Activity - The answer is the full listing restated exactly, without any pictures.

—————

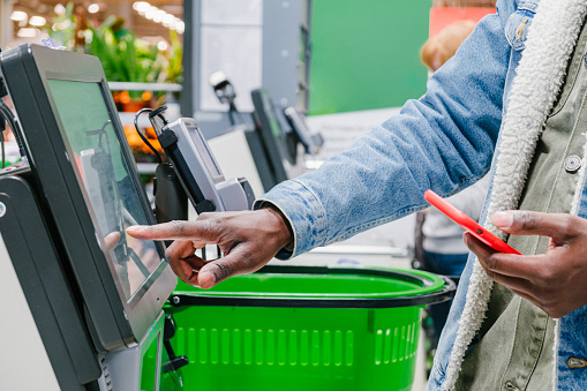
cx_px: 294
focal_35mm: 67
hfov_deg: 30.1
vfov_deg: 20.3
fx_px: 1092
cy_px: 196
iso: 320
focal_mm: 44.4
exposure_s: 1/60
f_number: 4
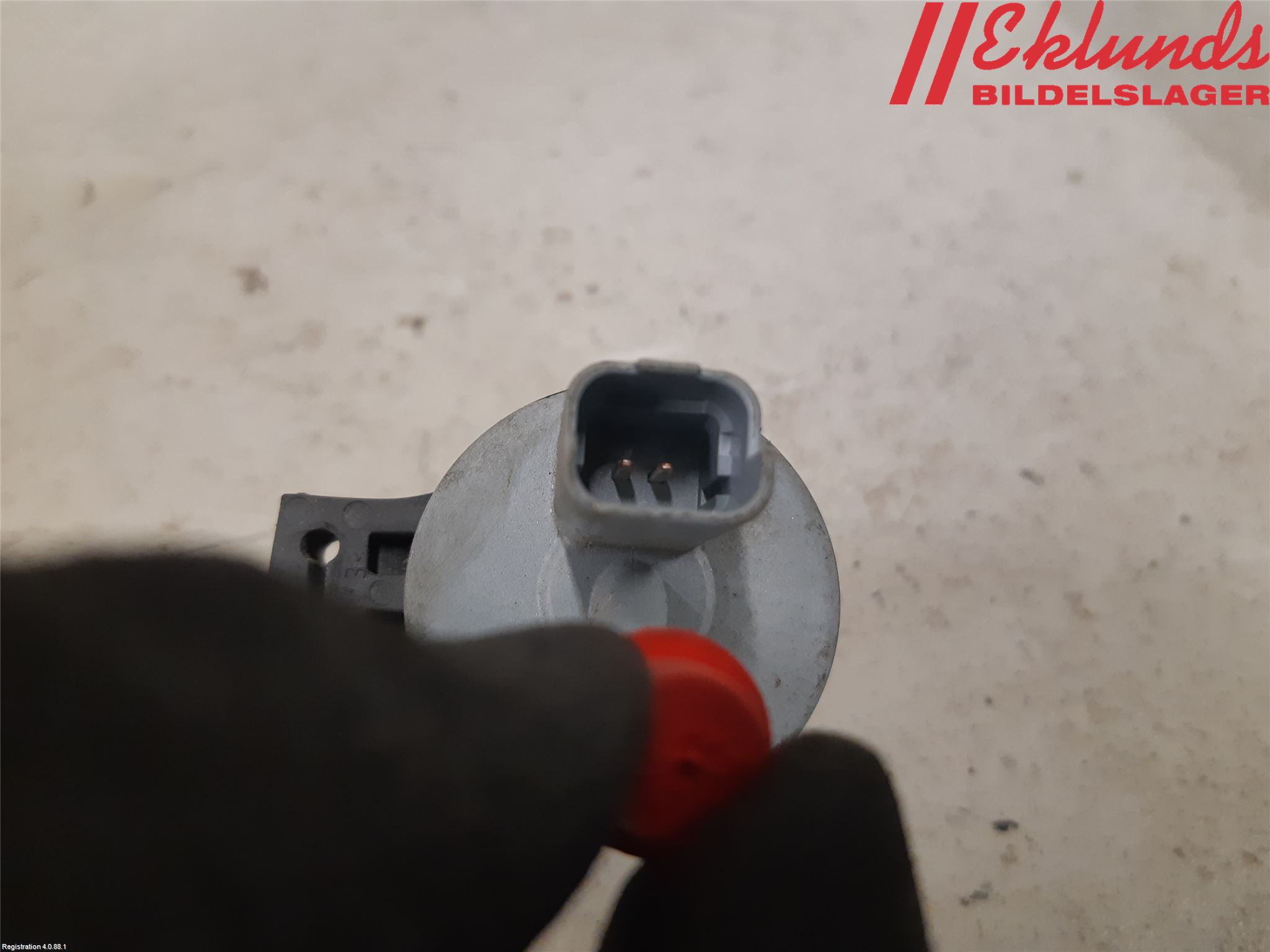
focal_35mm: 26
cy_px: 476
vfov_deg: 53.1
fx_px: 954
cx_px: 635
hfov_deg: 67.3
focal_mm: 3.93
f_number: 1.7
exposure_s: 1/50
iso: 200
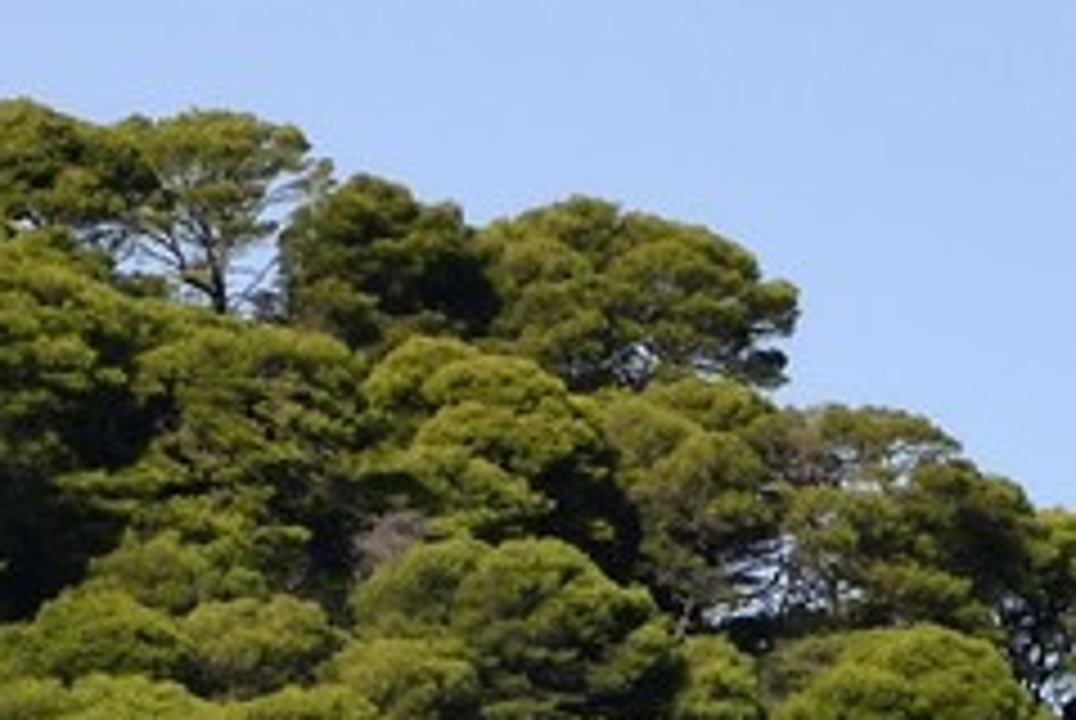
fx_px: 40010
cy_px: 2230
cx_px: 3151
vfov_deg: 1.0
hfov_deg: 1.5
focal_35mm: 1337
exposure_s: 1/250
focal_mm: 200
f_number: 11
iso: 200
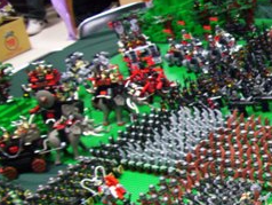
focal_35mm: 86
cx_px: 350
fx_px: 676
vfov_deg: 17.1
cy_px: 151
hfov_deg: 20.8
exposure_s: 1/13
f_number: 2.9
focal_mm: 5.7
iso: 160
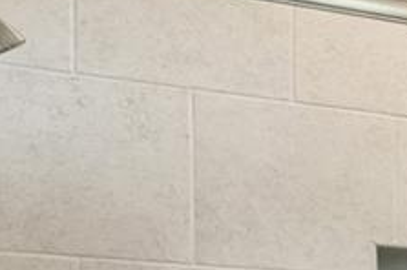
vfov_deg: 11.2
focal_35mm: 115
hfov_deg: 11.6
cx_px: 1164
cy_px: 456
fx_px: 1298
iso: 1600
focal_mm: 16
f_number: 8
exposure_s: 1/80
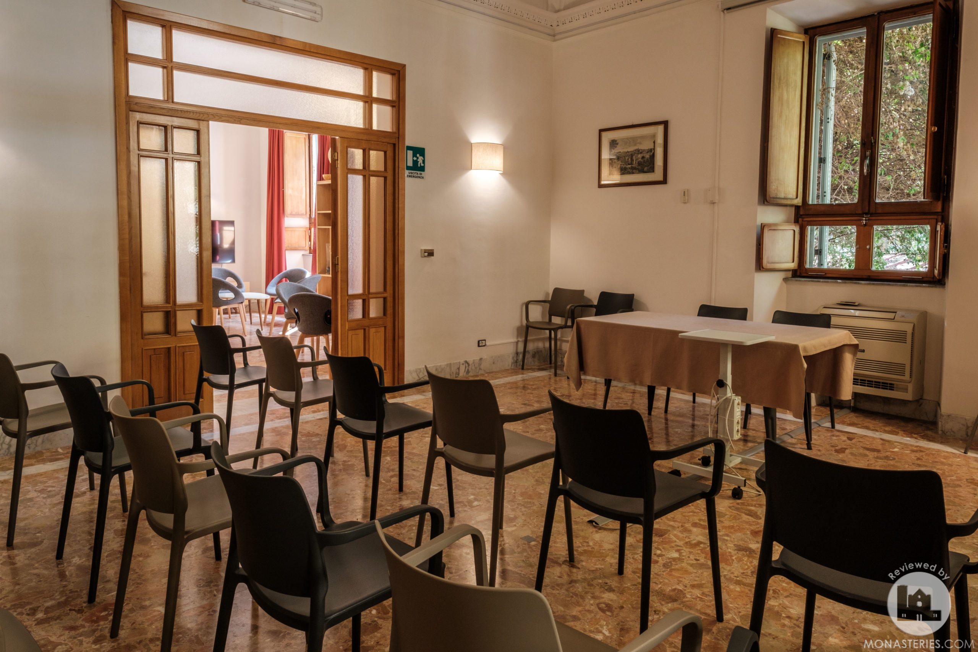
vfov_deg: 53.1
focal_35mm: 24
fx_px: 652
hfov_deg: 73.7
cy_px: 326
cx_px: 489
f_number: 13
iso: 320
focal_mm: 16
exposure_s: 1/2
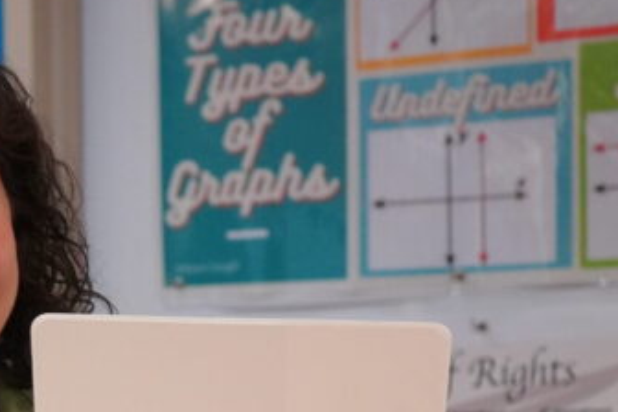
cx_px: 61
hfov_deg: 16.2
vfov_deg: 10.7
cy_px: 571
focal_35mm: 125
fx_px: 2146
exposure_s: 1/160
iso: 8000
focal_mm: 41
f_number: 4.5
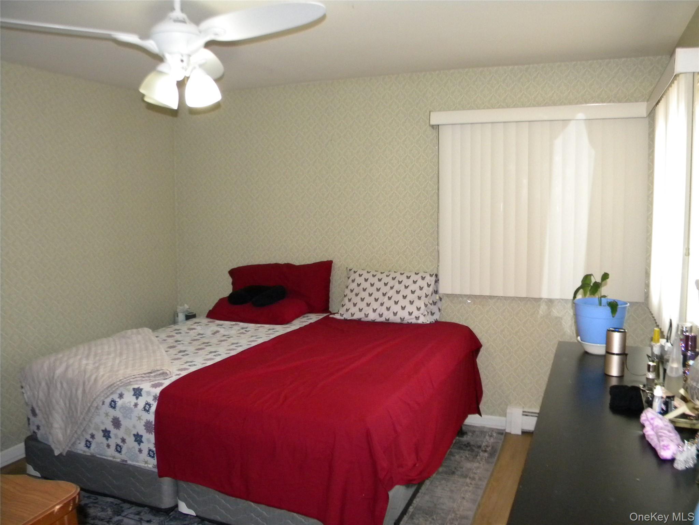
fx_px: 565
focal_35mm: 28
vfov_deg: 49.7
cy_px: 262
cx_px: 350
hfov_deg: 63.4
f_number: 3.5
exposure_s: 1/26
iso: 400
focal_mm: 5
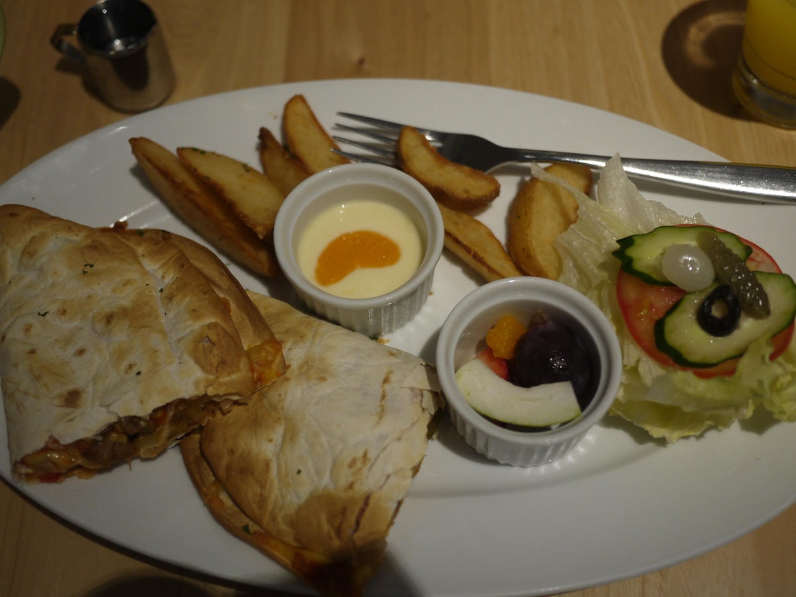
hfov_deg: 46.8
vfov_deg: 36.0
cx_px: 398
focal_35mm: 40
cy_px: 298
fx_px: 920
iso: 250
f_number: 1.7
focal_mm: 20
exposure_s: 1/60
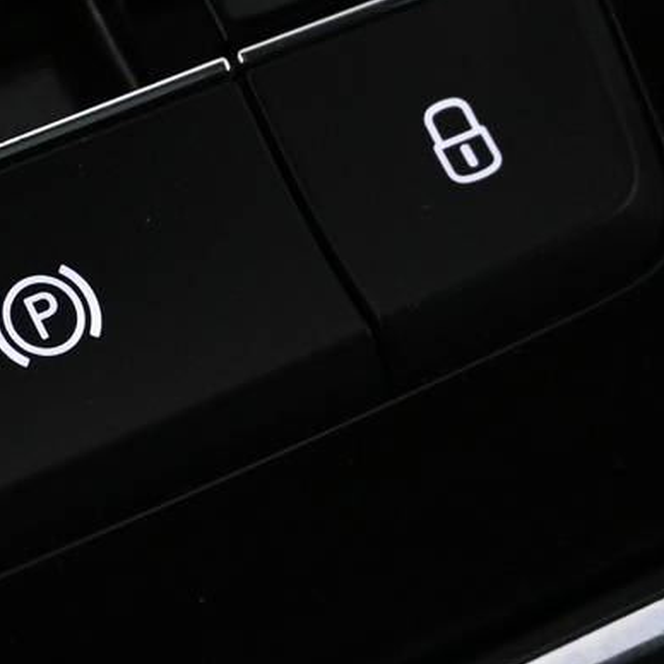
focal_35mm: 117
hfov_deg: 14.7
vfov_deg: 14.9
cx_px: 55
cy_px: 253
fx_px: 2539
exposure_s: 1/20
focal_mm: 22
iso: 1600
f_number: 4
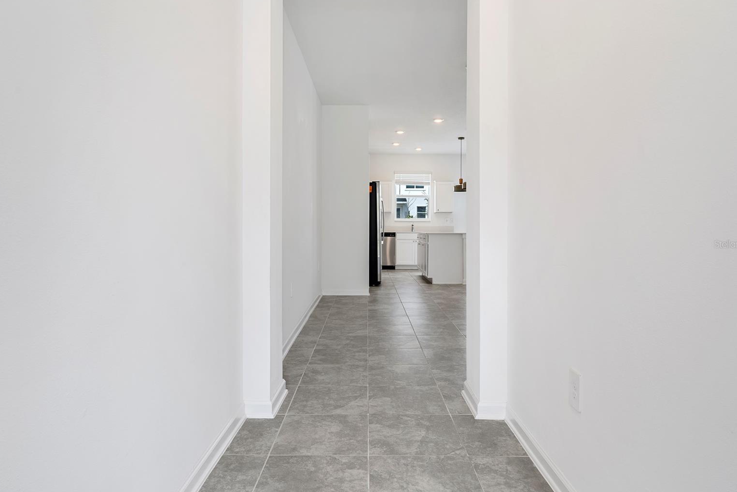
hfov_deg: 78.6
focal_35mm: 22
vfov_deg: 57.2
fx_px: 450
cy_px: 244
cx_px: 371
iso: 100
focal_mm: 21
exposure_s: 1/2
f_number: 9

—————

Written answer -
cx_px: 294
focal_35mm: 67
hfov_deg: 30.1
vfov_deg: 20.3
fx_px: 1092
cy_px: 196
iso: 320
focal_mm: 44.4
exposure_s: 1/60
f_number: 4
focal_35mm: 26
cy_px: 476
vfov_deg: 53.1
fx_px: 954
cx_px: 635
hfov_deg: 67.3
focal_mm: 3.93
f_number: 1.7
exposure_s: 1/50
iso: 200
fx_px: 40010
cy_px: 2230
cx_px: 3151
vfov_deg: 1.0
hfov_deg: 1.5
focal_35mm: 1337
exposure_s: 1/250
focal_mm: 200
f_number: 11
iso: 200
focal_35mm: 86
cx_px: 350
fx_px: 676
vfov_deg: 17.1
cy_px: 151
hfov_deg: 20.8
exposure_s: 1/13
f_number: 2.9
focal_mm: 5.7
iso: 160
vfov_deg: 11.2
focal_35mm: 115
hfov_deg: 11.6
cx_px: 1164
cy_px: 456
fx_px: 1298
iso: 1600
focal_mm: 16
f_number: 8
exposure_s: 1/80
vfov_deg: 53.1
focal_35mm: 24
fx_px: 652
hfov_deg: 73.7
cy_px: 326
cx_px: 489
f_number: 13
iso: 320
focal_mm: 16
exposure_s: 1/2
cx_px: 61
hfov_deg: 16.2
vfov_deg: 10.7
cy_px: 571
focal_35mm: 125
fx_px: 2146
exposure_s: 1/160
iso: 8000
focal_mm: 41
f_number: 4.5
fx_px: 565
focal_35mm: 28
vfov_deg: 49.7
cy_px: 262
cx_px: 350
hfov_deg: 63.4
f_number: 3.5
exposure_s: 1/26
iso: 400
focal_mm: 5
hfov_deg: 46.8
vfov_deg: 36.0
cx_px: 398
focal_35mm: 40
cy_px: 298
fx_px: 920
iso: 250
f_number: 1.7
focal_mm: 20
exposure_s: 1/60
focal_35mm: 117
hfov_deg: 14.7
vfov_deg: 14.9
cx_px: 55
cy_px: 253
fx_px: 2539
exposure_s: 1/20
focal_mm: 22
iso: 1600
f_number: 4
hfov_deg: 78.6
focal_35mm: 22
vfov_deg: 57.2
fx_px: 450
cy_px: 244
cx_px: 371
iso: 100
focal_mm: 21
exposure_s: 1/2
f_number: 9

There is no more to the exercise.